The high-throughput assay that the Dartmouth lab currently uses requires batch testing, with a total test time of between five and seven hours. So, the typical turnaround time for COVID-19 testing is 12 to 24 hours, Lefferts said.

"We are eager to have another option for testing that would complement our higher-throughput test. Atila would fit this need nicely," he said, as it is relatively fast and scalable for low- to medium-throughput. One drawback, however, is that it is not automated.

"Without automation, it would be challenging to use this assay exclusively for the Dartmouth-Hitchcock Health System, but I anticipate that it will be a very important component of our overall testing strategy," Lefferts said.

He also anticipates simplicity might mean Atila will not face the manufacturing challenges that have stymied other molecular test makers. "Unfortunately, but understandably, many of the manufacturers of SARS-CoV-2 kits that have obtained EUAs have had difficulties meeting the demand for testing across the country," Lefferts said.

Jerome Belinson, president of Preventive Oncology International and an early adopter of the Atila technology for HPV testing, emphasized in an email that with a single standard qPCR reader a lab could process more than 2,000 suspected COVID-19 samples in 24 hours using the iAMP test. And, the actual lab work only requires basic skills, he said.

The workflow could also provide unique benefits in the current crisis, Belinson said. "Whether manual or automated, most tests require extraction kits, which are back ordered. The iAMP, similar to the [Atila] AmpFire HPV assay, needs only raw sample — add reagent to a dry brush, shake, and put the sample in the qPCR reader," he said.

The test is authorized for nasal, nasopharyngeal, or oropharyngeal swabs samples. There are 100 synthetic fiber swabs supplied in the Atila kit, which are standard swabs used for respiratory specimen collection. But the firm also validated the test with the 9-micron soft nylon brushes that are used for cervical cancer screening, which Belinson noted are widely available. These had improved comfort for patients and yielded higher sensitivity compared to typical respiratory swabs, he said.

In addition to the US, Atila is also supplying its iAMP test to low- and middle-income countries (LMICs), particularly ones that have already adopted its HPV tests and AmpFire system, Wang said.

Labs in Haiti, Zimbabwe, Nigeria, Kenya, and South Africa have already placed orders, he said, and they will be able to run the COVID-19 test on the Atila AmpFire instrument using a very similar protocol.

A non-profit in Pittsburgh, Basic Health International, has helped validate the Atila HPV test in El Salvador and is also reportedly working to expand COVID-19 test capacity there using the iAMP assay. Atila is now pursuing funding from the Biomedical Advanced Research and Development Authority (BARDA) in collaboration with BHI, Wang said.

Furthermore, the World Health Organization is looking at the Atila assay for use in LMICs, he said, and the Foundation for Innovative New Diagnostics has ordered 300 tests for an evaluation study.

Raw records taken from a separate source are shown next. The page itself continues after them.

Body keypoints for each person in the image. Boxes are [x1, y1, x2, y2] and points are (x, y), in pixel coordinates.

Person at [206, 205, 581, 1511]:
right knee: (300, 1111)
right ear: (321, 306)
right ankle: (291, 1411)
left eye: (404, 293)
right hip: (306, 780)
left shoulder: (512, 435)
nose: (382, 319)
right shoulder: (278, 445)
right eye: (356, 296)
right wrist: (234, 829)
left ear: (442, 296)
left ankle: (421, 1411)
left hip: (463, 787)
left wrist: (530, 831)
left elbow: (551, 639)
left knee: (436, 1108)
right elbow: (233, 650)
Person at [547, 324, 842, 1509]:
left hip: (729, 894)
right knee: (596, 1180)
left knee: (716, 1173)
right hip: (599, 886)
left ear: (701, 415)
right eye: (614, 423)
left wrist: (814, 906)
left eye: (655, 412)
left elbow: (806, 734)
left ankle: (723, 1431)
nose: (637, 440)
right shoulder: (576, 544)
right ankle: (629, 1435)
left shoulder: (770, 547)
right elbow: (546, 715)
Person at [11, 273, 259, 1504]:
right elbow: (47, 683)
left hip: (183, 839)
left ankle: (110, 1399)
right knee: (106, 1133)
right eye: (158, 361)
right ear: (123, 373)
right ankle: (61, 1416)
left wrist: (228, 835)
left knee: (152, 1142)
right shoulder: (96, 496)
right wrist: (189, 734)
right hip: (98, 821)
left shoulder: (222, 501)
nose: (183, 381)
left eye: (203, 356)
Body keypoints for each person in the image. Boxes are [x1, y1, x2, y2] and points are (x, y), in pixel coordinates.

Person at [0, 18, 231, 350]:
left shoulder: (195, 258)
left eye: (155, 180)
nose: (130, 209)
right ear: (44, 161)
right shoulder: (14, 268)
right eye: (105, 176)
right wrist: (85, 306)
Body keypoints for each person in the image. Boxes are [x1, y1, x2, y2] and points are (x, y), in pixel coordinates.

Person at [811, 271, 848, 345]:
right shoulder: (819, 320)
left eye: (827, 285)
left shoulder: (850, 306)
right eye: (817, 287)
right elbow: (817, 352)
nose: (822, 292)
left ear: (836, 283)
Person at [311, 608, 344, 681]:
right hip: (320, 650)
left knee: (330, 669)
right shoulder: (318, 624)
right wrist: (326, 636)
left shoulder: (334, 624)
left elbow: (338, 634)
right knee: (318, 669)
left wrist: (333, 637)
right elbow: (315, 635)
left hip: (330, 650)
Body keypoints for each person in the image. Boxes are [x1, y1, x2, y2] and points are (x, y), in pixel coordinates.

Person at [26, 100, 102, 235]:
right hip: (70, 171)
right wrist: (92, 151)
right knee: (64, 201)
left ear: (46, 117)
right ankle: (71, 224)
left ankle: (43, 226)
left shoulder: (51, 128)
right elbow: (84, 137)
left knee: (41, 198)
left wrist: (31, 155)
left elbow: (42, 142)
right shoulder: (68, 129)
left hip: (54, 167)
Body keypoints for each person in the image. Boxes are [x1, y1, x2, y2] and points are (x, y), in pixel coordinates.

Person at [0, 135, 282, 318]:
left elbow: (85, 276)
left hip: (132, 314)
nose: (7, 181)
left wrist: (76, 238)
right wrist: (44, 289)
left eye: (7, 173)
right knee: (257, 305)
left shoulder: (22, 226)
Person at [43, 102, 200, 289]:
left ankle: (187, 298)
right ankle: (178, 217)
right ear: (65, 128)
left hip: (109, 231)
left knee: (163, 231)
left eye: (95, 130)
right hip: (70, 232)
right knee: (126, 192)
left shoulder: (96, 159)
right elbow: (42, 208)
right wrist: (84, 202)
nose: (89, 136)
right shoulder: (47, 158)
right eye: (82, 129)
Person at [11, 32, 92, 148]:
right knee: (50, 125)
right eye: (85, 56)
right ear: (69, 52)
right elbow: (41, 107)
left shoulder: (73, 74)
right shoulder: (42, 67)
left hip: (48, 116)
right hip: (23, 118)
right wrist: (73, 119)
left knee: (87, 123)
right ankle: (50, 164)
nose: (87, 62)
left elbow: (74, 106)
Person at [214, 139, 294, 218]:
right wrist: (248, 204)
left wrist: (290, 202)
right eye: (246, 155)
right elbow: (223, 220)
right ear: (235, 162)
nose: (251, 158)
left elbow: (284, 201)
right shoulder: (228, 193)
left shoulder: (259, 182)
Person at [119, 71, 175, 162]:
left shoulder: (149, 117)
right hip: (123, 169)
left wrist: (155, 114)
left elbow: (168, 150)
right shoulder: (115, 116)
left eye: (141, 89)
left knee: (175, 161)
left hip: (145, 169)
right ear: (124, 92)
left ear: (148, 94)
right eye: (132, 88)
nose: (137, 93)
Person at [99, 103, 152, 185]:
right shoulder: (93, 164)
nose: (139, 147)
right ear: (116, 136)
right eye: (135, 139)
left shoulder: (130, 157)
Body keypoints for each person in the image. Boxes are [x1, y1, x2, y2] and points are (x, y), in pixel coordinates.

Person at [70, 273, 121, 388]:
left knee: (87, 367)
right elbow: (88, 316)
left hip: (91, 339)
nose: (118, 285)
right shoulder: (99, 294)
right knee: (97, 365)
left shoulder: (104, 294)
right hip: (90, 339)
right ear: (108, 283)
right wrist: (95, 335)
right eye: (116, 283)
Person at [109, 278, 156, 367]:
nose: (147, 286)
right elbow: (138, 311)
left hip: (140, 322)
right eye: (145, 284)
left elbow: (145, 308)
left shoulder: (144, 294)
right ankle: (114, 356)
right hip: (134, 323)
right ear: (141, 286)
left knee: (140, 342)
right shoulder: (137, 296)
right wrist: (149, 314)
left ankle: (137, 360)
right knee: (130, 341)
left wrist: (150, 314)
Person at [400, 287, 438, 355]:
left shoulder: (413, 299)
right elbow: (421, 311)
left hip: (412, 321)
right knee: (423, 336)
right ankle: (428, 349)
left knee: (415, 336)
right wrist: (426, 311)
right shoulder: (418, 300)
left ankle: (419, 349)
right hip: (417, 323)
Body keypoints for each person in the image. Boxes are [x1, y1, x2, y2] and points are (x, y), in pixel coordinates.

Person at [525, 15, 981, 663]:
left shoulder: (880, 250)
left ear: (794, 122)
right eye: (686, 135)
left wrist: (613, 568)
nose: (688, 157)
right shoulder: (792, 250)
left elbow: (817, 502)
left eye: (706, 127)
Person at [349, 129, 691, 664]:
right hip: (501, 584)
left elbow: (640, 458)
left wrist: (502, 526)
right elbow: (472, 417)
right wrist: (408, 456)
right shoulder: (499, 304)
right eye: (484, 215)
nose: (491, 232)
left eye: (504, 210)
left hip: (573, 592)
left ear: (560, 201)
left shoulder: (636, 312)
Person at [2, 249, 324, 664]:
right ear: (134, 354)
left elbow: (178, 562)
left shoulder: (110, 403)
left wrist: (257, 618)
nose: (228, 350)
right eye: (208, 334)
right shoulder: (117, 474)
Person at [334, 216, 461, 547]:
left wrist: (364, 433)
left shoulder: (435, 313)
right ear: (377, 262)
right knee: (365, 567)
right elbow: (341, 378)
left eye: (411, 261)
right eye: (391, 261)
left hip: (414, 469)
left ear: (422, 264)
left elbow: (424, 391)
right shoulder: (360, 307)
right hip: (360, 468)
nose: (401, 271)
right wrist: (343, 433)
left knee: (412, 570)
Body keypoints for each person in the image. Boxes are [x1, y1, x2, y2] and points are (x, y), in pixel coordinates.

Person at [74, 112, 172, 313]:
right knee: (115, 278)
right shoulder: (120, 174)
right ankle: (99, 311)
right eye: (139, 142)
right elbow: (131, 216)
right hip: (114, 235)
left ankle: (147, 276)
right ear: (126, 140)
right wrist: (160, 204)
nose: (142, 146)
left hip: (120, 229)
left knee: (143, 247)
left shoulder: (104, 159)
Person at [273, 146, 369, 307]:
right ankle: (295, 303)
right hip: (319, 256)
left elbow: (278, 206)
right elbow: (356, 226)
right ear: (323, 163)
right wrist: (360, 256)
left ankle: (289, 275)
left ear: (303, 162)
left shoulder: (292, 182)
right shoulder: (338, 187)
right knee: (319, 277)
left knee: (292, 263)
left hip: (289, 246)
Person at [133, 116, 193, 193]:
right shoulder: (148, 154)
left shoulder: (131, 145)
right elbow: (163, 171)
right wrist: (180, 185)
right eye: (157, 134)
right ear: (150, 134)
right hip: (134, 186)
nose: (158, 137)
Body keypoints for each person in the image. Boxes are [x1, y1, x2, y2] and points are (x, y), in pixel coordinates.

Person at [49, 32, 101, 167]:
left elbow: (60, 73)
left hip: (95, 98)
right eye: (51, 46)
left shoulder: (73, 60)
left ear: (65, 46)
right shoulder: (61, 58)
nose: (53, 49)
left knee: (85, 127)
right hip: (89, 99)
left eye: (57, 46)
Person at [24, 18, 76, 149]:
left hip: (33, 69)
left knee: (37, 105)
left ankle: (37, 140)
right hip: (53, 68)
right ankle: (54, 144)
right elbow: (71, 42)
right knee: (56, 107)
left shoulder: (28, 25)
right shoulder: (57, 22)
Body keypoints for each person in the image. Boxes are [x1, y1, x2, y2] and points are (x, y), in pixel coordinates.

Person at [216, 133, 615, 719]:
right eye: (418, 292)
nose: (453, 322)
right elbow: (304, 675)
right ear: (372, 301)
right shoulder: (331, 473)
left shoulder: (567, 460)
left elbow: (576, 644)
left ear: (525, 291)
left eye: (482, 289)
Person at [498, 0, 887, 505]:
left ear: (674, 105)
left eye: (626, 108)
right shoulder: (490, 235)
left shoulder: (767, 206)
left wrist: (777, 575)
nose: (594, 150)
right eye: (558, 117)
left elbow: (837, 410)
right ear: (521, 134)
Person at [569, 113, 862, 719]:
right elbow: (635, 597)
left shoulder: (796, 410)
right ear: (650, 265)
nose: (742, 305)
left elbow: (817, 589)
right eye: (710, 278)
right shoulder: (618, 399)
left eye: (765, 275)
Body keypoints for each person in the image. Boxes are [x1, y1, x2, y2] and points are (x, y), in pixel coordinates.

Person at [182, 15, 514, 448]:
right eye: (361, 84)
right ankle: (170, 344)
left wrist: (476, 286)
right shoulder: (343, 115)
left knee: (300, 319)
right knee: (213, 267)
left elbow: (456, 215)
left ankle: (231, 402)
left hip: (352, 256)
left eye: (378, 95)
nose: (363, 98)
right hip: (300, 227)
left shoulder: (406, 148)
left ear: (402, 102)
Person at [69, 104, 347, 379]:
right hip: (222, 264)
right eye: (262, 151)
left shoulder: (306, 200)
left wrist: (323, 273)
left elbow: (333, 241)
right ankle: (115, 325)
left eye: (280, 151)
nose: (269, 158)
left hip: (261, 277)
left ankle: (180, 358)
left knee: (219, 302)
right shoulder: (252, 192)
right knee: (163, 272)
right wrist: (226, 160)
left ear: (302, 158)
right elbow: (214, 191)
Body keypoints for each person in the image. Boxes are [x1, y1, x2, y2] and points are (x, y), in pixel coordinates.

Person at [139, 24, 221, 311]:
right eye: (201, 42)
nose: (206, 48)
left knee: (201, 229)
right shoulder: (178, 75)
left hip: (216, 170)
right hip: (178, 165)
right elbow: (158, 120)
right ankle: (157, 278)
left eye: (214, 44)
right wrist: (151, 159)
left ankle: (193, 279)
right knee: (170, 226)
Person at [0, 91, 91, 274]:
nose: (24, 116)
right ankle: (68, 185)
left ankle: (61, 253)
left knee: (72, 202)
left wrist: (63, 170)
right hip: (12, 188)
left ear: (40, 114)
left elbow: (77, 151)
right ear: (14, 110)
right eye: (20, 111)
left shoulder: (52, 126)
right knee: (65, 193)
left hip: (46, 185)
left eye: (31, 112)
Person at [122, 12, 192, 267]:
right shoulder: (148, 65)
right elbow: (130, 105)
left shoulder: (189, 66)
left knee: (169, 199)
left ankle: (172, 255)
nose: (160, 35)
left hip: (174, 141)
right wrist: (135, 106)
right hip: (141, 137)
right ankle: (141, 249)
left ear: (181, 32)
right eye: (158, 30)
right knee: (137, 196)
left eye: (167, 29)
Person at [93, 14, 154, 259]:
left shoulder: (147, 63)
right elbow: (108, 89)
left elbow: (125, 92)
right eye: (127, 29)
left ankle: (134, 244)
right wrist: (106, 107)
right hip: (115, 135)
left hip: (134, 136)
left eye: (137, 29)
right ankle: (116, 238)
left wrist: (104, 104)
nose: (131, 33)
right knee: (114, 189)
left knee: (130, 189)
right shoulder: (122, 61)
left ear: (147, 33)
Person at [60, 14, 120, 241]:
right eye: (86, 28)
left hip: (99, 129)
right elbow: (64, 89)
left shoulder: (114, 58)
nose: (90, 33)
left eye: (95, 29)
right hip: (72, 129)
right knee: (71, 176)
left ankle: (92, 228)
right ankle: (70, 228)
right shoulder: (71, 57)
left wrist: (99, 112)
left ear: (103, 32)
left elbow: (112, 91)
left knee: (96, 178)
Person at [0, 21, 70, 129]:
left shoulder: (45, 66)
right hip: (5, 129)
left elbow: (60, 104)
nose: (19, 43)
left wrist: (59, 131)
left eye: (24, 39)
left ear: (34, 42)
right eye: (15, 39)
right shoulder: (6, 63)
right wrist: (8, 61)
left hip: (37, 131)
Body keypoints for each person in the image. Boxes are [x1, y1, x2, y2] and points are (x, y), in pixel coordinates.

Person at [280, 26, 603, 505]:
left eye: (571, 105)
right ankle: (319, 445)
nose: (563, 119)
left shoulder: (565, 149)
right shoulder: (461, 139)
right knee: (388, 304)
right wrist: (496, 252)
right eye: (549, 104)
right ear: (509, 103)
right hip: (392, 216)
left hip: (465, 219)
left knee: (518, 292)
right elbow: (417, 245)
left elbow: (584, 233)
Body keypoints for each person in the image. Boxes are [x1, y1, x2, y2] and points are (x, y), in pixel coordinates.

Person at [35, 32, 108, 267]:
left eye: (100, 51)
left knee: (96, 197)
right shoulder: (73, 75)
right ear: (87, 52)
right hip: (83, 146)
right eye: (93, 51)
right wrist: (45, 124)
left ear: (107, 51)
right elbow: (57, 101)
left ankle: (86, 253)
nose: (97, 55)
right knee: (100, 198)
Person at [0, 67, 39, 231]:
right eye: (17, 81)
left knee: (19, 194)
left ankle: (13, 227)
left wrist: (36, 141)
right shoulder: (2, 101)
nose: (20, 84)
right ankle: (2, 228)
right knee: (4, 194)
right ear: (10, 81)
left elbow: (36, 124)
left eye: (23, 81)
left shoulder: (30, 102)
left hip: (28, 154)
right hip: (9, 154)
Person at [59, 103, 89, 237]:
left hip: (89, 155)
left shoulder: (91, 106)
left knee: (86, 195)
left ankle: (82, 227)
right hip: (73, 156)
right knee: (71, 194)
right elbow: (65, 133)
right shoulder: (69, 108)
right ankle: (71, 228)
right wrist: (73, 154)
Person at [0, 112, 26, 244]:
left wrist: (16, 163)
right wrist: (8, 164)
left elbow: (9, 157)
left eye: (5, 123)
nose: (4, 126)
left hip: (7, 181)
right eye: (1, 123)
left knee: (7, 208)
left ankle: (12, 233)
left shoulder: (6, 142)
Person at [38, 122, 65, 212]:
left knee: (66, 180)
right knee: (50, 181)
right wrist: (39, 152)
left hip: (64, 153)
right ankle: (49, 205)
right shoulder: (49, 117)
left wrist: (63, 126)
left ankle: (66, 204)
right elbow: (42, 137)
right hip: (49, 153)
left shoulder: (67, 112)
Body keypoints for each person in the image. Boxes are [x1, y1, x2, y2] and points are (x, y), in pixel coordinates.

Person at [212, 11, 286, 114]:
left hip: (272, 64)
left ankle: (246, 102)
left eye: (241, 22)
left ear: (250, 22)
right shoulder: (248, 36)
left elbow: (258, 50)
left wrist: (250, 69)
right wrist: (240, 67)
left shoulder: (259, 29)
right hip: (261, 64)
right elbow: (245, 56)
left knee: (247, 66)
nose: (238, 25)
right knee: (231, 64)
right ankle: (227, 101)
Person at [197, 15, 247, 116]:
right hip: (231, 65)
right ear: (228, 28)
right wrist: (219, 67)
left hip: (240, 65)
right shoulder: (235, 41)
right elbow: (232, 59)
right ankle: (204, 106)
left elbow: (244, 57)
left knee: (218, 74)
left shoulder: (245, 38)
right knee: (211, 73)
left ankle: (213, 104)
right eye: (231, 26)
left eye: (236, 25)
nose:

For a startup, having a test evaluated head-to-head with more established technologies could be risky, particular with an unprecedented amount of public attention currently on testing. "We're a small company, so we always have people question and challenge us," Wang said. 

But, he said is confident in the iAMP technology, and the fact that the test is being used by Dartmouth and MCW, and was also recently evaluated by a lab at Stanford that will be publishing its study soon, reinforces that confidence.

In the past, pursuing an EUA for a diagnostic test for the Ebola or Zika emergency carried a risk of investing a lot of development effort and funds for a low volume of sales. An offsetting factor, besides the humanitarian benefit, was perhaps a leg up in the regulatory process for an instrument or assay in the future.

This outbreak is different, affecting the world on a much larger scale. Wang noted that large test manufacturers are being stretched thin in just supplying tests to big labs, and small labs and LMICs are being left out. That said, early testing and contact tracing may still have the potential of heading off an outbreak in rural places in the US and in countries without extensive healthcare infrastructure.